With the new batch of chicks we've raised the past month he has sat at the edge of the brooder for hours at a time watching them. Since we've moved them outside to the coop/pen at four weeks old we let them run the yard in the evening and he is right there with them, but never touches them. Every now and again they get brave enough to peck him on the nose, he jumps back and then goes on to do something else.
 
Hi the fact that the head was taken off your roo suggests to me that it wasnt your puppy.
You say there was no hole where she could have gotten into the coop so maybe another predator got the roo?
then the puppy finding your roo played with it and maybe chewed it up a bit?
Dogs will generally pull at the back of the bird and remove feathers before eating the bird.
Of course the puppy is going to be a little slow to come out, you were searching for your roo probabaly knowing something bad had happened coz of the feathers and the energy you would have given off was picked up by the pup and she stayed hidden.

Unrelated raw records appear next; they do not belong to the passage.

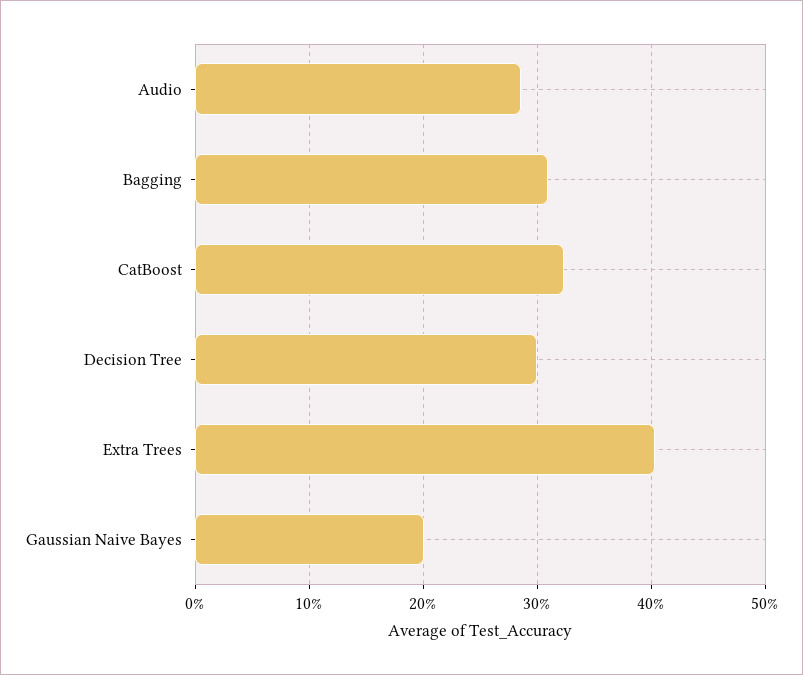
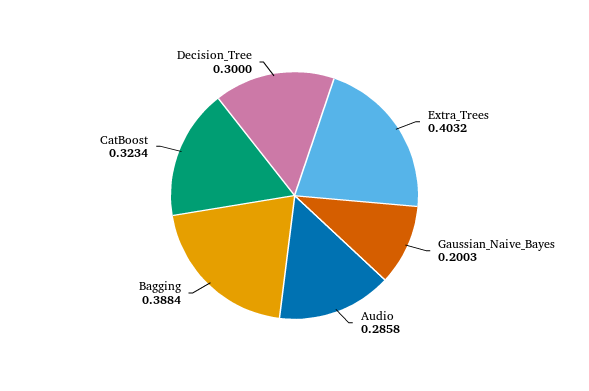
  {
    "Audio": 0.2858,
-   "Bagging": 0.31,
+   "Bagging": 0.3884,
    "CatBoost": 0.3234,
    "Decision Tree": 0.3,
    "Extra Trees": 0.4032,
    "Gaussian Naive Bayes": 0.2003
  }

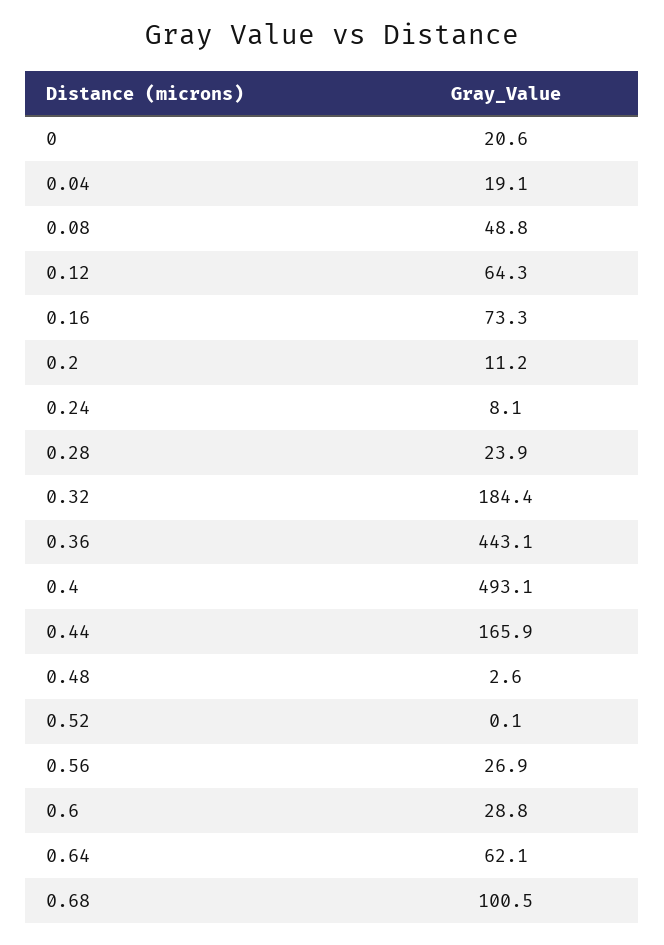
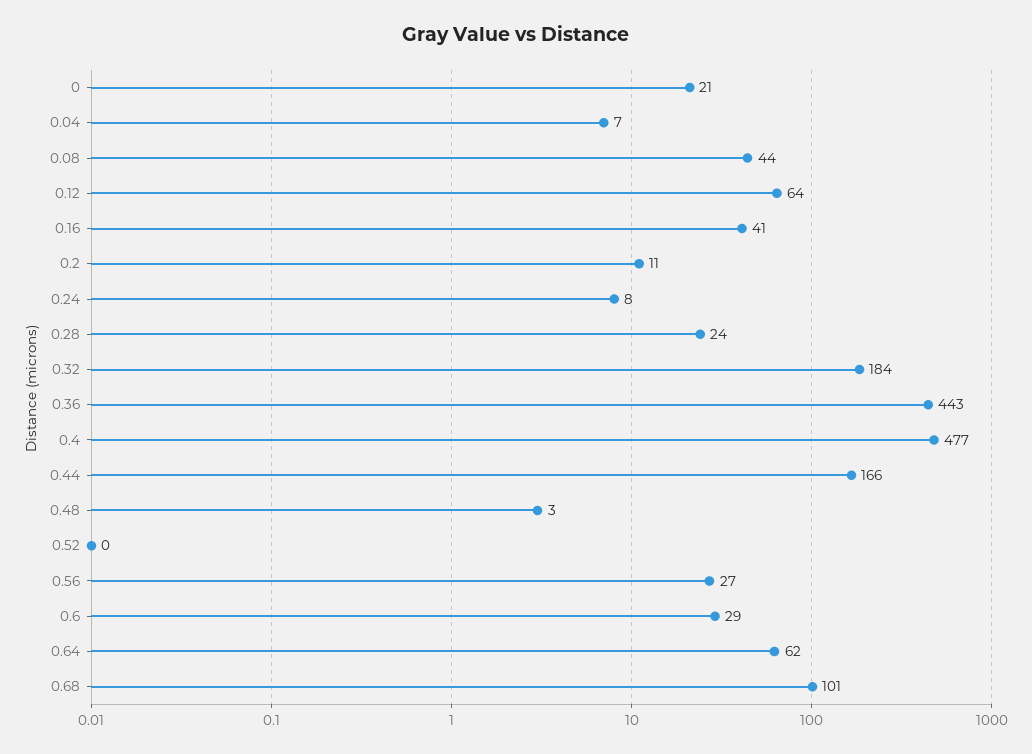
  {
    "0": 20.6,
-   "0.04": 19.1,
+   "0.04": 7,
-   "0.08": 48.8,
+   "0.08": 44,
    "0.12": 64.3,
-   "0.16": 73.3,
+   "0.16": 41,
    "0.2": 11.2,
    "0.24": 8.1,
    "0.28": 23.9,
    "0.32": 184.4,
    "0.36": 443.1,
-   "0.4": 493.1,
+   "0.4": 477,
    "0.44": 165.9,
    "0.48": 2.6,
    "0.52": 0.1,
    "0.56": 26.9,
    "0.6": 28.8,
    "0.64": 62.1,
    "0.68": 100.5
  }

Dogs dont have the capability of guilt or remorse so if she had done it she wouldnt be thinking "oh oh im in for it now i killed the roo".
She would have been thinking "geez shes mad/upset about something im staying right here".
If another predator got in your coop and chased your birds around a bit your pup would have run up and down the coop barking excitedly at the flurry of birds, so naturally when she is aloud out she remembers the great game that went on before and goes back to the scene for playtime.
I would seriously look at how the predator (whom ever it was) got into the coop in the first place and removed your roo.